Teka-Teki Koalisi Capres dan Cawapres
Keempat, terkait restu ketua umum Parpol pengusung utama Jokowi. Bagi Jokowi elektabilitas itu sangat penting, dan Jokowi tidak lagi bicara setelah 2024. Sementara, logika PDIP berbeda, bicara setelah 2024.
Karena itu, PDIP menilai tidak mau kalau bukan kader mereka untuk keberlanjutan partai. Kalau panggung cawapres ini diambil elite partai yang bukan kader PDIP, maka figur wapres tersebut bisa terang lampunya di tahun 2024, jelas itu membahayakan masa depan dan kemajuan PDIP, karena wapres sudah curi start.
Kelima, kombinasi ideal yaitu nasionalis religius, cawapres Jokowi tidak perlu dipaksakan ahli di bidang ekonomi, hukum dan politik. Nanti sudah cukup diperkuat menteri Koordinator (Menko).
Namun yang terpenting cawapres harus berbeda ceruk segmen pemilih dengan capres, ngak boleh sama. Oleh karena itu, segmen Jokowi nasionalis dan cawapresnya mesti dari segmen ceruk religius (ulama ataubsantri).
Poros Ketiga
Sebetulnya Gerindra tidak begitu sulit mengusung Prabowo menjadi capres, tinggal mencari dan menyakinkan satu partai koalisi lagi untuk memenuhi ambang batas aturan presidential threshold (PT) sebesar 20-25 persen dalam UU Pemilu.
Berbeda dengan dengan poros ketiga yang sedang coba digadang-gadang dibangun oleh partai demokrat, minimal harus mampu menarik dua parpol koalisi lagi agar bisa memenuhi syarat administratif sebagai prasyarat mengusung capres dan cawapres.
Partai demokrat terus berupaya melakukan konsolidasi, silaturahim dan penjajakan awal ke beberapa parpol koalisi lainnya.

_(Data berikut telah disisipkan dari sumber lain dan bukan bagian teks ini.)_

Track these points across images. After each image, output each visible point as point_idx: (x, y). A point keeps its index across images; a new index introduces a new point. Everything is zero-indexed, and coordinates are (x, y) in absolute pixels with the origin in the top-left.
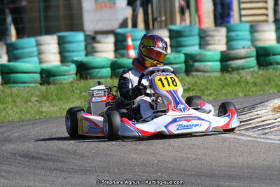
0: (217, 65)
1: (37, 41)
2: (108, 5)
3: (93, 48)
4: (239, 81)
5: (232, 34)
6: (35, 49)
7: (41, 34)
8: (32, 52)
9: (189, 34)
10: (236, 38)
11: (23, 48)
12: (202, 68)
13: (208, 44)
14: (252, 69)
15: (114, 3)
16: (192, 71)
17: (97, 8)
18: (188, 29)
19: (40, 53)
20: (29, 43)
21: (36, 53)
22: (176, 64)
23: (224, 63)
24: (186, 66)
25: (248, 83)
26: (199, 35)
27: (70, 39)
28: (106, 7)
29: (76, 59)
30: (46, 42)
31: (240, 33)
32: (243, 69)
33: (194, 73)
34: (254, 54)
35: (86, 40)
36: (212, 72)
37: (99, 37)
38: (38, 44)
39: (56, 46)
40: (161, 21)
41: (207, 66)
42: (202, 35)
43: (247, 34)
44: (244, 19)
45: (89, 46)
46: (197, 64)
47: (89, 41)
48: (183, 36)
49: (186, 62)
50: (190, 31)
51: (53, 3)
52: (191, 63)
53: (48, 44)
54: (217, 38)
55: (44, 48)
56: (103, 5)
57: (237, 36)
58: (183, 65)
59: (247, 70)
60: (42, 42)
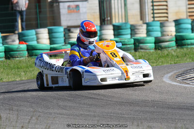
0: (153, 45)
1: (36, 32)
2: (75, 11)
3: (69, 36)
4: (167, 55)
5: (150, 28)
6: (35, 36)
7: (37, 28)
8: (33, 38)
9: (125, 28)
10: (152, 30)
11: (28, 36)
12: (144, 47)
13: (136, 34)
14: (173, 48)
15: (79, 10)
16: (138, 49)
17: (69, 12)
18: (124, 25)
19: (38, 39)
20: (32, 33)
21: (35, 39)
22: (129, 45)
23: (157, 44)
24: (135, 46)
25: (173, 56)
26: (130, 28)
27: (55, 31)
28: (74, 12)
29: (70, 41)
30: (42, 32)
31: (154, 27)
32: (169, 48)
33: (140, 50)
34: (174, 39)
35: (64, 31)
36: (150, 49)
37: (72, 30)
38: (37, 34)
39: (47, 34)
40: (108, 20)
41: (147, 46)
42: (132, 28)
43: (158, 28)
44: (156, 19)
45: (67, 35)
46: (141, 45)
47: (67, 32)
48: (121, 29)
49: (134, 44)
50: (125, 26)
51: (42, 10)
52: (137, 44)
53: (42, 33)
54: (141, 30)
55: (40, 36)
56: (72, 10)
57: (153, 29)
58: (133, 45)
59: (170, 49)
60: (39, 32)
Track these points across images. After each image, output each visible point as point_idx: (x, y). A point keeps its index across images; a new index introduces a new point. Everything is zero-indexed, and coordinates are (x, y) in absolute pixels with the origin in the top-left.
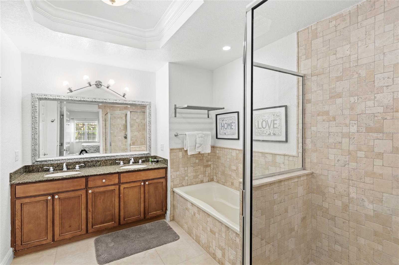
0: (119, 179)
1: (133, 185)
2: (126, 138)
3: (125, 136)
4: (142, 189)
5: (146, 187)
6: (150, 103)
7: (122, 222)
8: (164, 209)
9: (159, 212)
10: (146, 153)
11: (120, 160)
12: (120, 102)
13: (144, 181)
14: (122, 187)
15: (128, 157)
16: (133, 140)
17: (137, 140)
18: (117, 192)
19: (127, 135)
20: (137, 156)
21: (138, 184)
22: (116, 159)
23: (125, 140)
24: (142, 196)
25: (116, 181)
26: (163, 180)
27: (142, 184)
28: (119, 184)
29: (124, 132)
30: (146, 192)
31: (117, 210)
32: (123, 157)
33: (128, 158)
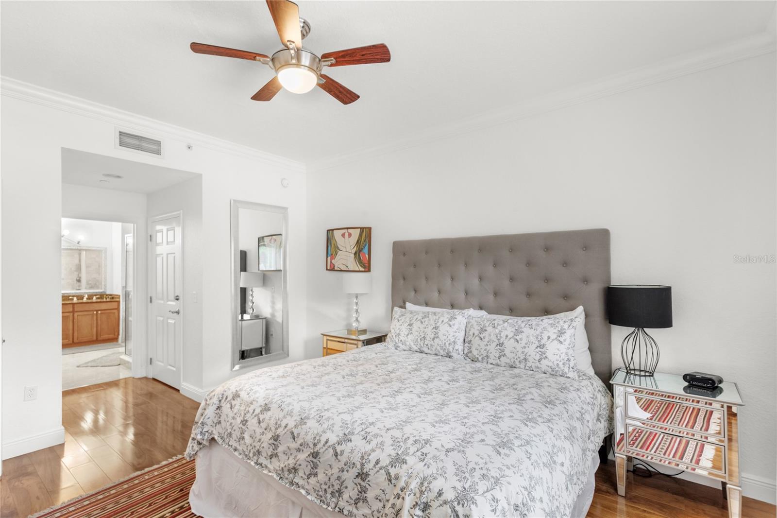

Dengan mencoba menawarkan tiga opsi. Opsi pertama bergabung ke koalisi Jokowi. Opsi kedua, bergabung ke poros Prabowo. Opsi ketiga, membentuk poros ketiga/alternatif dengan parpol koalisi lainnya.
Demokrat akan menangkap bola pantulan koalisi yang belum memutuskan bergabung ke koalisi Jokowi dan Prabowo.